▶ Work task
Copy the passage in the Python package quickstart below that opens with "main_variable (str): The" and closes with "speed of the scatterometer data.", replacing every "main variable" with "target variable".

▶ Passage provided
Quickstart
The following functions outline the main functionality of this Python package. The workflow that is recommended is :
graph LR
A[(Import Scatter Xarray)] --> B[function :
extract_scatter];
B -->|use output| C[function:
extract_goes];
C --> D[function:
package_data];
B --> D;
D --> E[function:
save_data]
E --> F{Data ready
For training model}
extract_scatter
extract_scatter(polar_data,start_datetime,end_datetime,lat_range,lon_range)
Description
This function extracts the scatterometer data from the polar_data dataset. The function extracts the scatterometer data for the given time range, latitude range and longitude range. The function then saves the data into 4 numpy files : time of observation, latitude, longitude and main variable.
Parameters
polar_data (xarray.Dataset): The scatterometer dataset (ASCAT, HYSCAT etc).
start_datetime (str): The start time of the data extraction in the format 'YYYY-MM-DD HH:MM:SS'.
end_datetime (str): The end time of the data extraction in the format 'YYYY-MM-DD HH:MM:SS'.
lat_range (list): The latitude range of the data extraction in the format [min_lat, max_lat].
lon_range (list): The longitude range of the data extraction in the format [min_lon, max_lon].
main_variable (str): The main variable to be extracted. This can be wind_speed, wind_direction etc.
returns
observation_times (numpy.ndarray): The time of observation of the scatterometer data. observation_lats (numpy.ndarray): The latitude of the scatterometer data. observation_lons (numpy.ndarray): The longitude of the scatterometer data. observation_main_parameter (numpy.ndarray): The wind speed of the scatterometer data.
extract_goes
extract_goes(observation_times,observation_lats,obseration_lons,channels,polar_data)
Description
This function extracts the GOES data from the observation data provided by the extract_scatter function. These are observation times, latitudes, longitudes. The function will download the GOES data from the AWS S3 bucket and extract the data for the given observation times. The function will then subset the GOES data to the observation latitudes and longitudes. This will be done for all the channels provided in the channels list. The function will return a numpy array containing all channel images corresponding to the observation data.
Parameters
observation_times (numpy.ndarray): The times of observation of the scatterometer data.
observation_lats (numpy.ndarray): The latitudes of the scatterometer data.
observation_lons (numpy.ndarray): The longitudes of the scatterometer data.
channels (list): The channels of interest. multiple channels can be given in form ['C01', 'C02', etc]
polar (xarray.Dataset): The scatterometer dataset (ASCAT, HYSCAT etc).
Returns
images (numpy.ndarray): The GOES images corresponding to the observation data.
package_data
package_data(images, observation_lats, observation_lons, observation_times, observation_wind_speeds, filter=True, solar_conversion=True)

▶ Data provided
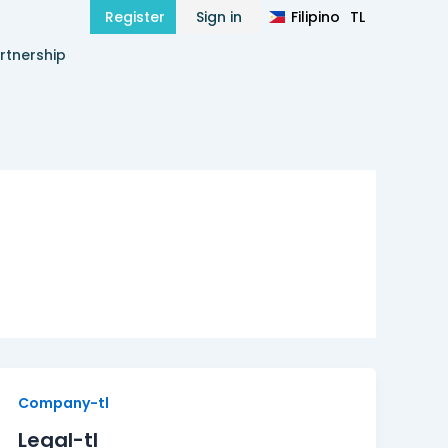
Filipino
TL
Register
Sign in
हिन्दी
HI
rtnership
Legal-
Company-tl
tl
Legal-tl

* * *

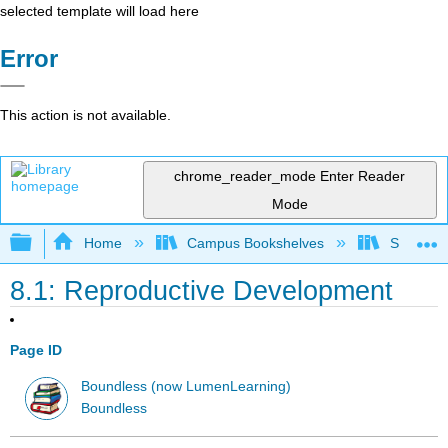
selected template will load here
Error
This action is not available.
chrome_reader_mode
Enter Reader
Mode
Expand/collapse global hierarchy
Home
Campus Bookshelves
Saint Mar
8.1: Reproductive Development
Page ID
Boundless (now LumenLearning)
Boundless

...

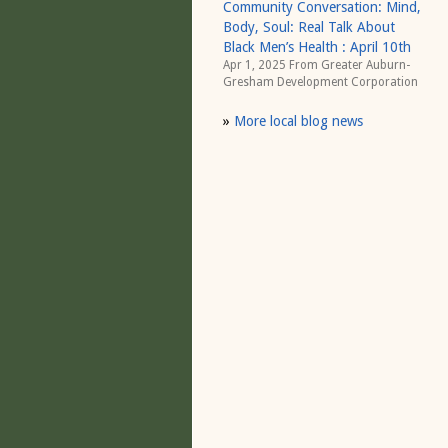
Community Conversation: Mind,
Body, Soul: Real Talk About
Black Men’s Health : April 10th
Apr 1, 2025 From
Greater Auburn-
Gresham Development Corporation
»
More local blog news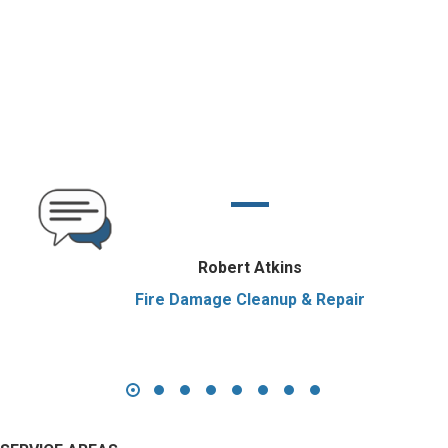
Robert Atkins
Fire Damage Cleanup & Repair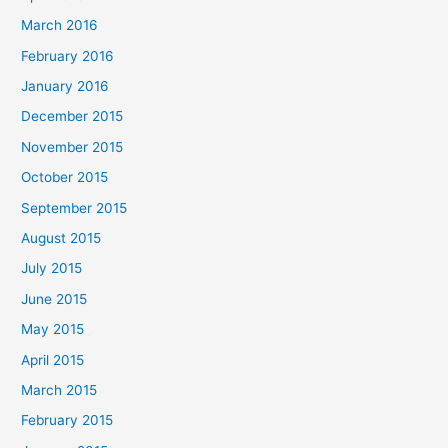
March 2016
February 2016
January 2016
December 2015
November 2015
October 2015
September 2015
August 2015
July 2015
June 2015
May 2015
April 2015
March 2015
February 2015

▶ Exercise output
main_variable (str): The target variable to be extracted. This can be wind_speed, wind_direction etc.
returns
observation_times (numpy.ndarray): The time of observation of the scatterometer data. observation_lats (numpy.ndarray): The latitude of the scatterometer data. observation_lons (numpy.ndarray): The longitude of the scatterometer data. observation_main_parameter (numpy.ndarray): The wind speed of the scatterometer data.